The government's nuclear inspectors have played down reports of "major cracks" in the reactor cores of some UK atomic power stations.
Hinkley Point B houses two of British Energy's 14 AGRs
The Guardian reported that safety assessments from April by inspectors had raised "serious questions".
British Energy was reportedly criticised over cracks in its reactors.
But it says cracks are "known about and anticipated". Inspectors say "matters have moved on" since April and they are confident of safety at British Energy.
The Guardian reported that the inspectors' documents, obtained under the Freedom of Information Act, said the company was unaware of the extent of the damage to its advanced gas-cooled nuclear reactor cores (AGRs), did not fully understand why cracking occurred, and was unable to monitor deterioration.
In the documents, inspectors reportedly say the risk of an accident at Hinkley Point B in Somerset - home to two of British Energy's 14 AGRs - is likely to increase with time.

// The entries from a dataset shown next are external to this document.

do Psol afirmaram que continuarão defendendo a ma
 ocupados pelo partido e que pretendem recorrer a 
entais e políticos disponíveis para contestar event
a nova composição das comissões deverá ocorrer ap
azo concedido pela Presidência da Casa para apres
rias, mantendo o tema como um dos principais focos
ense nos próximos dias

An inspector was quoted as saying: "While I do not believe that a large release [of radiation] is a likely scenario, some lesser event ... is, I believe, inevitable at some stage if a vigilant precautionary approach is not adopted.
"There is an increased likelihood of increased risk should we agree to continued operation."
A spokesman for British Energy said AGR reactor cores were made up of graphite bricks arranged in layers.
It was accepted by inspectors and the industry in general that "cracks will occur in some of the bricks as part of the normal ageing process within the graphite reactor core", he added.
"This is a phenomenon known about, and anticipated for, within the safety case."
He said the documents seen by the Guardian were "only a fragment of the ongoing dialogue that British Energy has with its regulator".
Inspections of AGRs take place during "outages" - statutory shutdowns which take place every three years.
"We announced in 2004 that increased inspections will be, and have been, undertaken during appropriate statutory outages," the spokesman said.
A statement from the Health and Safety Executive (HSE) said: "Matters have moved on since April and British Energy has provided new evidence in support of the reactor core safety case."
The HSE praised British Energy for "working on methods to monitor the cores while the reactors are in service".
The statement added: "If HSE were not confident in the safety of the reactor cores we would not allow the reactors to operate."